Member of the Nauruan Parliament for Ubenide
- Incumbent
- Assumed office 2019

= Reagan Aliklik =

Nauruan politician

Reagan Winson Aliklik is a Nauruan politician.

==Career==
Aliklik unsuccessfully ran for a parliament seat in the 2016 election. In the 2019 parliamentary election, he was elected to represent the Ubenide Constituency. He was elected alongside David Adeang, Wawani Dowiyogo, and Russ Kun. On 28 August, President Lionel Aingimea appointed Aliklik as Minister for the Republic of Nauru Phosphate Corporation (RONPHOS) and the Nauru Rehabilitation Corporation. As minister, the Nauruan government pledged to review both corporations Aliklik was minister of. In the 2022 parliamentary election, Aliklik was re-elected to parliament. On 29 September, President Russ Kun appointed Aliklik as Deputy Minister for Information and Communications Technology. On 21 March 2023, Aliklik was re-appointed to his previous position by President Kun, and additionally appointed as Deputy Minister for Foreign Investment and Industry Development.
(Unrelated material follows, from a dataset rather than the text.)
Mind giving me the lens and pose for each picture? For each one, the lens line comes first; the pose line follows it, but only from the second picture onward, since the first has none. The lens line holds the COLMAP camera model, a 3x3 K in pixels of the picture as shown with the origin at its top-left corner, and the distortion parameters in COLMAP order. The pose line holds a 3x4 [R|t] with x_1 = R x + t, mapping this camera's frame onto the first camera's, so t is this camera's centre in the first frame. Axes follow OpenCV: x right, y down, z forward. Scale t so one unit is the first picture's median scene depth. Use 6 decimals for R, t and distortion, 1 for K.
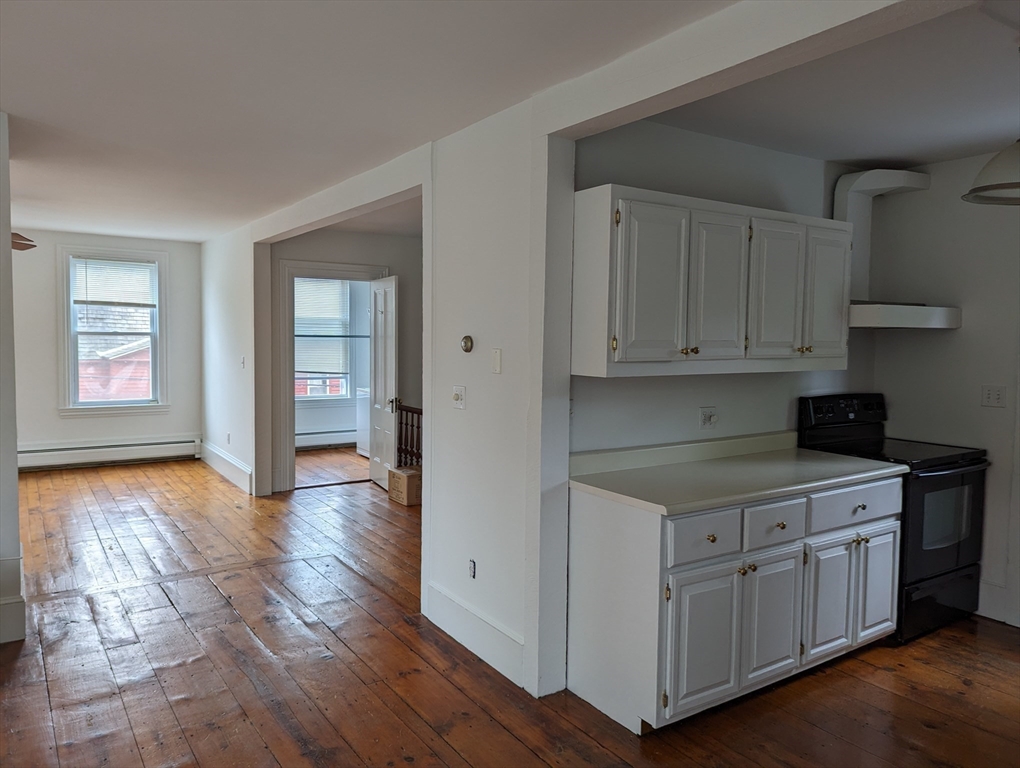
lens RADIAL K [[722.1, 0, 498.9], [0, 722.1, 377.8], [0, 0, 1]] dist [0.044971, -0.046594]
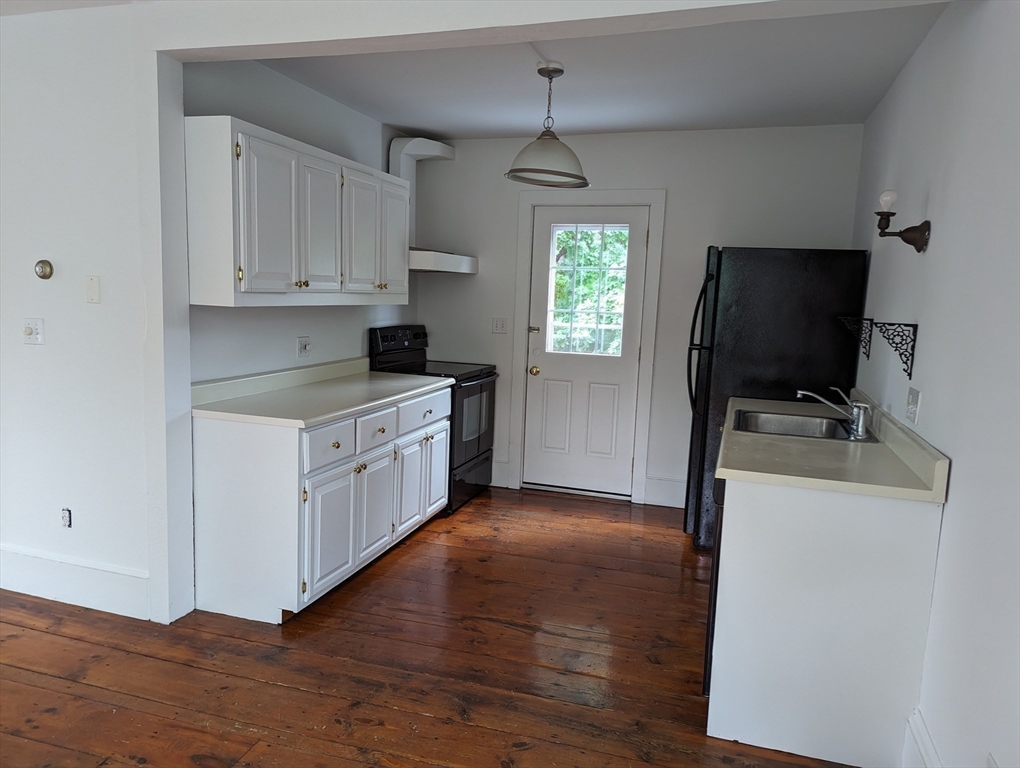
lens RADIAL K [[722.1, 0, 518.2], [0, 722.1, 393.1], [0, 0, 1]] dist [0.044971, -0.046594]
pose [[0.767675, -0.069949, 0.637011, -0.195493], [0.006880, 0.994867, 0.100954, 0.018801], [-0.640803, -0.073117, 0.764216, -0.069324]]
After President David Adeang was sworn in on 31 October 2023, Aliklik was made Minister for Transport, Rehab, Nauru Utilities Corporation, and Fisheries.

==Personal life==
On 11 October 2002, Reagan Winson Aliklik married Delfina Brechtefeld of the Anetan District.

Aliklik is a Seventh-day Adventist elder. He donated land for the creation of the first Seventh-day Adventist church in Nauru, which opened on 9 April 2017.